*GIVEN INFORMATION:*

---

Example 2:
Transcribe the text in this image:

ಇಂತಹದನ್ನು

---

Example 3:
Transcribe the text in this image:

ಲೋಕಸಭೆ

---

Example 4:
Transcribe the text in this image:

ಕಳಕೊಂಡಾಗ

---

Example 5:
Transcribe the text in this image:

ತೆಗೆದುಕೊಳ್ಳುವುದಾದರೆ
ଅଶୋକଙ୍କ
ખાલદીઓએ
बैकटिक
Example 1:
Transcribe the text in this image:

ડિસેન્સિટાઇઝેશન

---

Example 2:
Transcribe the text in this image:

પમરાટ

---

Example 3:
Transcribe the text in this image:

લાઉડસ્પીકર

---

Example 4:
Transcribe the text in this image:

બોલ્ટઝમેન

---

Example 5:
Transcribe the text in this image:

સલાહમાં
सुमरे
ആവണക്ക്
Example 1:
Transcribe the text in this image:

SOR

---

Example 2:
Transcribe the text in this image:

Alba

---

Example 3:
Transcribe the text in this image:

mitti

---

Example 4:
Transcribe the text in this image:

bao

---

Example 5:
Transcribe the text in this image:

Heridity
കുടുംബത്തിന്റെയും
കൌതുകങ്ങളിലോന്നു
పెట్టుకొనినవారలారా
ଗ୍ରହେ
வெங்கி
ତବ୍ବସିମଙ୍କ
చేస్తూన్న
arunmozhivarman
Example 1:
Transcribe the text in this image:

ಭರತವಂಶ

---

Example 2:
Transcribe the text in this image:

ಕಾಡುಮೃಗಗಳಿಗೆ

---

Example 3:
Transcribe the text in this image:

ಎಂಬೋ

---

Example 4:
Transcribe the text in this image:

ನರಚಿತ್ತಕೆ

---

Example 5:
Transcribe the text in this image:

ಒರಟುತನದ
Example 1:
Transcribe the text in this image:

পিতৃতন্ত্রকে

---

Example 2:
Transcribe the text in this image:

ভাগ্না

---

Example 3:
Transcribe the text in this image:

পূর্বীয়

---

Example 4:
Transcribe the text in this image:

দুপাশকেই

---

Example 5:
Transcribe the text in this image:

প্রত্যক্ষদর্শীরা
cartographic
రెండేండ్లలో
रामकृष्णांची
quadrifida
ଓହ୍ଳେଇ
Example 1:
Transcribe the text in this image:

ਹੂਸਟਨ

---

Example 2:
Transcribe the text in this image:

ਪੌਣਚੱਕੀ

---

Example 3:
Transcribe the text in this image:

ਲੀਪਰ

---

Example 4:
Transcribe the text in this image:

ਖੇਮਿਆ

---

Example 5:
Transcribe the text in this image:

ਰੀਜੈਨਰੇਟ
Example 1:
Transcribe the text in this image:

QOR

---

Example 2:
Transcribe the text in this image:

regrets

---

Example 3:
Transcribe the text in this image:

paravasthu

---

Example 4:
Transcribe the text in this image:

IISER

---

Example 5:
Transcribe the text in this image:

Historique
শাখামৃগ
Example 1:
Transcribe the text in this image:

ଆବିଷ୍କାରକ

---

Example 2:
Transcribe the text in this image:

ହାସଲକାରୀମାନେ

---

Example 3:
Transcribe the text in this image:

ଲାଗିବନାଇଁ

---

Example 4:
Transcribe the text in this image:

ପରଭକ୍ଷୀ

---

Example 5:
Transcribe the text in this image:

*EXERCISE DIRECTIONS:* Transcribe every line of the material above verbatim and in its original order.

*FULL OUTPUT:*
---

Example 2:
Transcribe the text in this image:

ಇಂತಹದನ್ನು

---

Example 3:
Transcribe the text in this image:

ಲೋಕಸಭೆ

---

Example 4:
Transcribe the text in this image:

ಕಳಕೊಂಡಾಗ

---

Example 5:
Transcribe the text in this image:

ತೆಗೆದುಕೊಳ್ಳುವುದಾದರೆ
ଅଶୋକଙ୍କ
ખાલદીઓએ
बैकटिक
Example 1:
Transcribe the text in this image:

ડિસેન્સિટાઇઝેશન

---

Example 2:
Transcribe the text in this image:

પમરાટ

---

Example 3:
Transcribe the text in this image:

લાઉડસ્પીકર

---

Example 4:
Transcribe the text in this image:

બોલ્ટઝમેન

---

Example 5:
Transcribe the text in this image:

સલાહમાં
सुमरे
ആവണക്ക്
Example 1:
Transcribe the text in this image:

SOR

---

Example 2:
Transcribe the text in this image:

Alba

---

Example 3:
Transcribe the text in this image:

mitti

---

Example 4:
Transcribe the text in this image:

bao

---

Example 5:
Transcribe the text in this image:

Heridity
കുടുംബത്തിന്റെയും
കൌതുകങ്ങളിലോന്നു
పెట్టుకొనినవారలారా
ଗ୍ରହେ
வெங்கி
ତବ୍ବସିମଙ୍କ
చేస్తూన్న
arunmozhivarman
Example 1:
Transcribe the text in this image:

ಭರತವಂಶ

---

Example 2:
Transcribe the text in this image:

ಕಾಡುಮೃಗಗಳಿಗೆ

---

Example 3:
Transcribe the text in this image:

ಎಂಬೋ

---

Example 4:
Transcribe the text in this image:

ನರಚಿತ್ತಕೆ

---

Example 5:
Transcribe the text in this image:

ಒರಟುತನದ
Example 1:
Transcribe the text in this image:

পিতৃতন্ত্রকে

---

Example 2:
Transcribe the text in this image:

ভাগ্না

---

Example 3:
Transcribe the text in this image:

পূর্বীয়

---

Example 4:
Transcribe the text in this image:

দুপাশকেই

---

Example 5:
Transcribe the text in this image:

প্রত্যক্ষদর্শীরা
cartographic
రెండేండ్లలో
रामकृष्णांची
quadrifida
ଓହ୍ଳେଇ
Example 1:
Transcribe the text in this image:

ਹੂਸਟਨ

---

Example 2:
Transcribe the text in this image:

ਪੌਣਚੱਕੀ

---

Example 3:
Transcribe the text in this image:

ਲੀਪਰ

---

Example 4:
Transcribe the text in this image:

ਖੇਮਿਆ

---

Example 5:
Transcribe the text in this image:

ਰੀਜੈਨਰੇਟ
Example 1:
Transcribe the text in this image:

QOR

---

Example 2:
Transcribe the text in this image:

regrets

---

Example 3:
Transcribe the text in this image:

paravasthu

---

Example 4:
Transcribe the text in this image:

IISER

---

Example 5:
Transcribe the text in this image:

Historique
শাখামৃগ
Example 1:
Transcribe the text in this image:

ଆବିଷ୍କାରକ

---

Example 2:
Transcribe the text in this image:

ହାସଲକାରୀମାନେ

---

Example 3:
Transcribe the text in this image:

ଲାଗିବନାଇଁ

---

Example 4:
Transcribe the text in this image:

ପରଭକ୍ଷୀ

---

Example 5:
Transcribe the text in this image:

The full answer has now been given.